California Civil Code section 3344 is for the publicity rights of living persons, while Civil Code section 3344.1, known as the Astaire Celebrity Image Protection Act, grants statutory post mortem rights to the estate of a “deceased personality”, where:

* that personality had been “any natural person whose name, voice, signature, photograph, or likeness has commercial value at the time of his or her death”,[3]
* any person using such personality’s “name, voice, signature, photograph or likeness on or in products, merchandise or goods” without prior consent was liable to be sued for damages and profits arising from the unauthorized use,[4] and
* such prior consent may only be given by persons to whom the personality had transferred such power by contract or trust prior to his death, or by trust or will after his death, or, where no such latter provision was made, his spouse, children, and/or grandchildren,[5] but
* “a play, book, magazine, newspaper, musical composition, audiovisual work, radio or television program, single and original work of art, work of political or newsworthy value, or an advertisement or commercial announcement for any of these works, shall not be considered a product, article of merchandise, good, or service if it is fictional or nonfictional entertainment, or a dramatic, literary, or musical work.”[6]

In 1999, the period of protection was extended from fifty years after a person’s death to seventy years.[7] Similar laws have been enacted by 12 other states in the United States.’ http://en.wikipedia.org/wiki/California_Celebrities_Rights_Act

So what this means is that in 37 states, holograms are completely legal.

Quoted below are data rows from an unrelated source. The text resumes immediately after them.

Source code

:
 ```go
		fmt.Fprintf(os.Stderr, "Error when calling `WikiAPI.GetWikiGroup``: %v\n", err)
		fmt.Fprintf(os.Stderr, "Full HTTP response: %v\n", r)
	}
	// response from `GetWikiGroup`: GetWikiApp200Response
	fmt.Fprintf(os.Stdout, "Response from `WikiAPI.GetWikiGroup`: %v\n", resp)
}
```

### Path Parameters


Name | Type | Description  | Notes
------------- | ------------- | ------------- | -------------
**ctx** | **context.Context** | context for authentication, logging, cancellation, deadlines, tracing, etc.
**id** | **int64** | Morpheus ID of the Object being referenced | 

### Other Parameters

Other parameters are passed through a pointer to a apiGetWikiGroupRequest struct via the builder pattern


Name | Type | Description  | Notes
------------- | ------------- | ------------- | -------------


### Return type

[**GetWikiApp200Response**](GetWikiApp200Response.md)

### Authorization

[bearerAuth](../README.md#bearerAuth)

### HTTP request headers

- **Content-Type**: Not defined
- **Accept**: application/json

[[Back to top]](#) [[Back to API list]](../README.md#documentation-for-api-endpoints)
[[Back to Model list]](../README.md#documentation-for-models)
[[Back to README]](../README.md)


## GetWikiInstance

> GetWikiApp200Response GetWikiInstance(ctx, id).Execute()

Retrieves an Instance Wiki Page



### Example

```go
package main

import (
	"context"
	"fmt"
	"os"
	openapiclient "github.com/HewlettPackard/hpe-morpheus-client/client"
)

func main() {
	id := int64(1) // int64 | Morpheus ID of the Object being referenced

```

‘The right of publicity, often called personality rights, is the right of an individual to control the commercial use of his or her name, image, likeness, or other unequivocal aspects of one’s identity. It is generally considered a property right as opposed to a personal right, and as such, the validity of the Right of Publicity can survive the death of the individual (to varying degrees depending on the jurisdiction). In the United States, the Right of Publicity is a state law-based right, as opposed to federal, and recognition of the right can vary from state to state.’ http://en.wikipedia.org/wiki/Personality_rights

Fascinating to see the evolution of America during that time frame, which also included the idea of charging a fee for national park entrance (though at the time, it was never called an admission fee). But rentiers don’t even let death stop the fees from coming – or at least giving the impression that they are due.

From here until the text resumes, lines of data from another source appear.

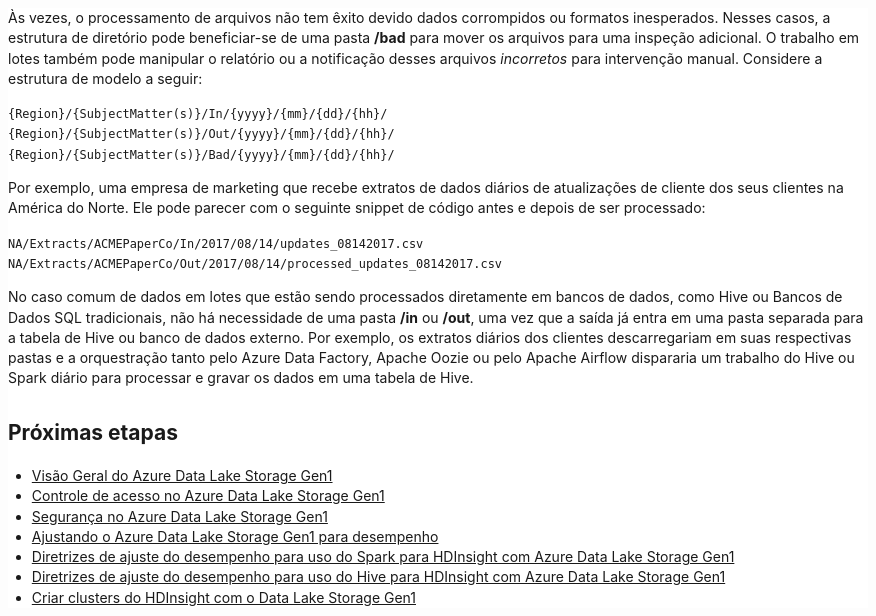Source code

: Às vezes, o processamento de arquivos não tem êxito devido dados corrompidos ou formatos inesperados. Nesses casos, a estrutura de diretório pode beneficiar-se de uma pasta **/bad** para mover os arquivos para uma inspeção adicional. O trabalho em lotes também pode manipular o relatório ou a notificação desses arquivos *incorretos* para intervenção manual. Considere a estrutura de modelo a seguir:

```console
{Region}/{SubjectMatter(s)}/In/{yyyy}/{mm}/{dd}/{hh}/
{Region}/{SubjectMatter(s)}/Out/{yyyy}/{mm}/{dd}/{hh}/
{Region}/{SubjectMatter(s)}/Bad/{yyyy}/{mm}/{dd}/{hh}/
```

Por exemplo, uma empresa de marketing que recebe extratos de dados diários de atualizações de cliente dos seus clientes na América do Norte. Ele pode parecer com o seguinte snippet de código antes e depois de ser processado:

```console
NA/Extracts/ACMEPaperCo/In/2017/08/14/updates_08142017.csv
NA/Extracts/ACMEPaperCo/Out/2017/08/14/processed_updates_08142017.csv
```

No caso comum de dados em lotes que estão sendo processados diretamente em bancos de dados, como Hive ou Bancos de Dados SQL tradicionais, não há necessidade de uma pasta **/in** ou **/out**, uma vez que a saída já entra em uma pasta separada para a tabela de Hive ou banco de dados externo. Por exemplo, os extratos diários dos clientes descarregariam em suas respectivas pastas e a orquestração tanto pelo Azure Data Factory, Apache Oozie ou pelo Apache Airflow dispararia um trabalho do Hive ou Spark diário para processar e gravar os dados em uma tabela de Hive.

## <a name="next-steps"></a>Próximas etapas

* [Visão Geral do Azure Data Lake Storage Gen1](data-lake-store-overview.md)
* [Controle de acesso no Azure Data Lake Storage Gen1](data-lake-store-access-control.md)
* [Segurança no Azure Data Lake Storage Gen1](data-lake-store-security-overview.md)
* [Ajustando o Azure Data Lake Storage Gen1 para desempenho](data-lake-store-performance-tuning-guidance.md)
* [Diretrizes de ajuste do desempenho para uso do Spark para HDInsight com Azure Data Lake Storage Gen1](data-lake-store-performance-tuning-spark.md)
* [Diretrizes de ajuste do desempenho para uso do Hive para HDInsight com Azure Data Lake Storage Gen1](data-lake-store-performance-tuning-hive.md)
* [Criar clusters do HDInsight com o Data Lake Storage Gen1](data-lake-store-hdinsight-hadoop-use-portal.md)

Vernunft June 14, 2013 at 9:02 pm

We’ve heard from the free rider thief. Any others?

dirk June 14, 2013 at 12:34 pm

It’s always a shame when the estate allows someone to use the artist’s work in a manner the artist likely wouldn’t have allowed. Did Jimi Hendrix want his music appearing on car commercials? His estate, aka his estranged, deadbeat dad, had no problem with it. There is also the strange case of John Lee Hooker music showing up on car commercials for the first time only a few months after his death.

Perhaps nobody should be allowed to use an artist’s work in a commercial manner in which the artist himself never allowed during his lifetime. The world would no doubt be a better place if nobody had been allowed to update the settings of Shakespeare for the movies (Which is distinct from re-imagining old, archetypal stories themselves). It’s not a coincidence that few great writers aspire to write for theater anymore, since the better your work is the more likely it is to be butchered by *creative* future directors.

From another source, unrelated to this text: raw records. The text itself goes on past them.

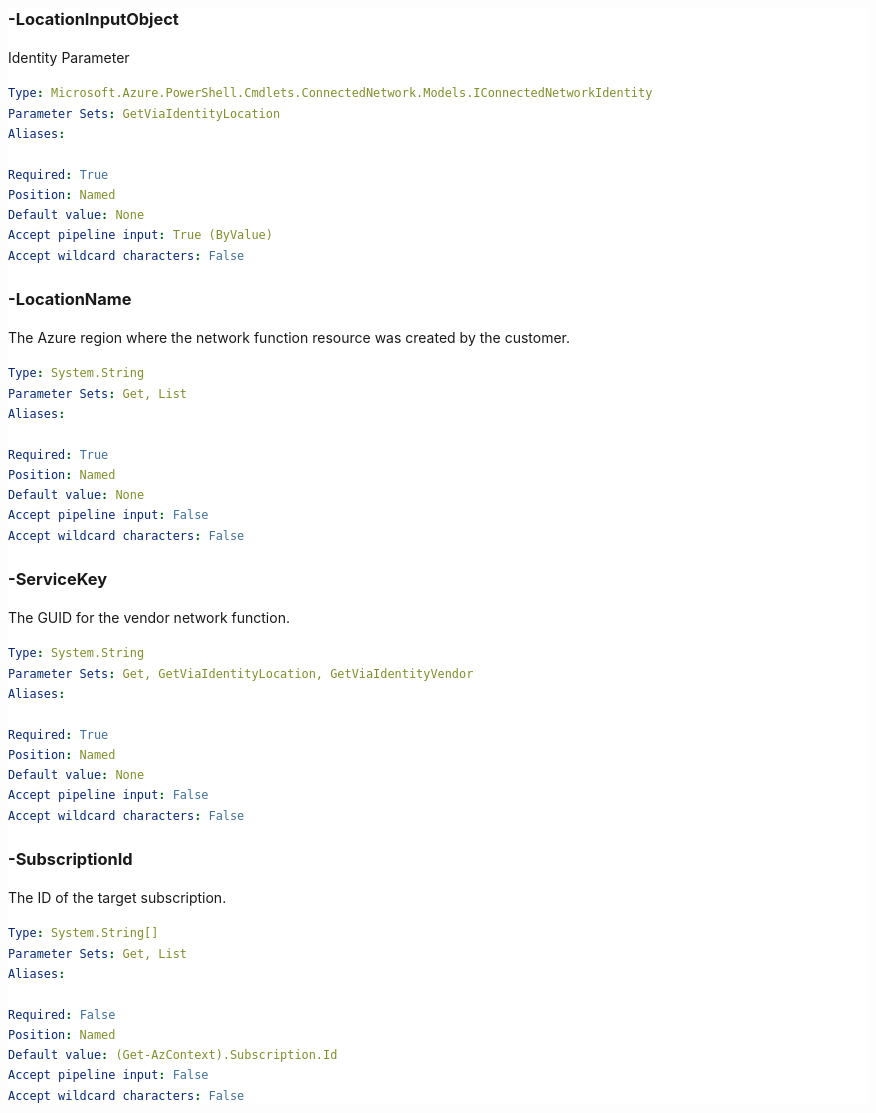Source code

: ### -LocationInputObject
Identity Parameter

```yaml
Type: Microsoft.Azure.PowerShell.Cmdlets.ConnectedNetwork.Models.IConnectedNetworkIdentity
Parameter Sets: GetViaIdentityLocation
Aliases:

Required: True
Position: Named
Default value: None
Accept pipeline input: True (ByValue)
Accept wildcard characters: False
```

### -LocationName
The Azure region where the network function resource was created by the customer.

```yaml
Type: System.String
Parameter Sets: Get, List
Aliases:

Required: True
Position: Named
Default value: None
Accept pipeline input: False
Accept wildcard characters: False
```

### -ServiceKey
The GUID for the vendor network function.

```yaml
Type: System.String
Parameter Sets: Get, GetViaIdentityLocation, GetViaIdentityVendor
Aliases:

Required: True
Position: Named
Default value: None
Accept pipeline input: False
Accept wildcard characters: False
```

### -SubscriptionId
The ID of the target subscription.

```yaml
Type: System.String[]
Parameter Sets: Get, List
Aliases:

Required: False
Position: Named
Default value: (Get-AzContext).Subscription.Id
Accept pipeline input: False
Accept wildcard characters: False
```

Ryan June 14, 2013 at 2:29 pm

One oversight on duets with holograms/flat screens etc, There’s a Tear in My Beer with Hank Williams and Hank Williams Jr. Possibly one of the most meaningful “collaborations” in country music history. It gave Jr a chance to do a song with deceased father.

Link: http://www.youtube.com/watch?v=mA67y3mqjMs

Claude Emer June 14, 2013 at 2:35 pm

Is there a field called Ethical Economics? If not, there should be.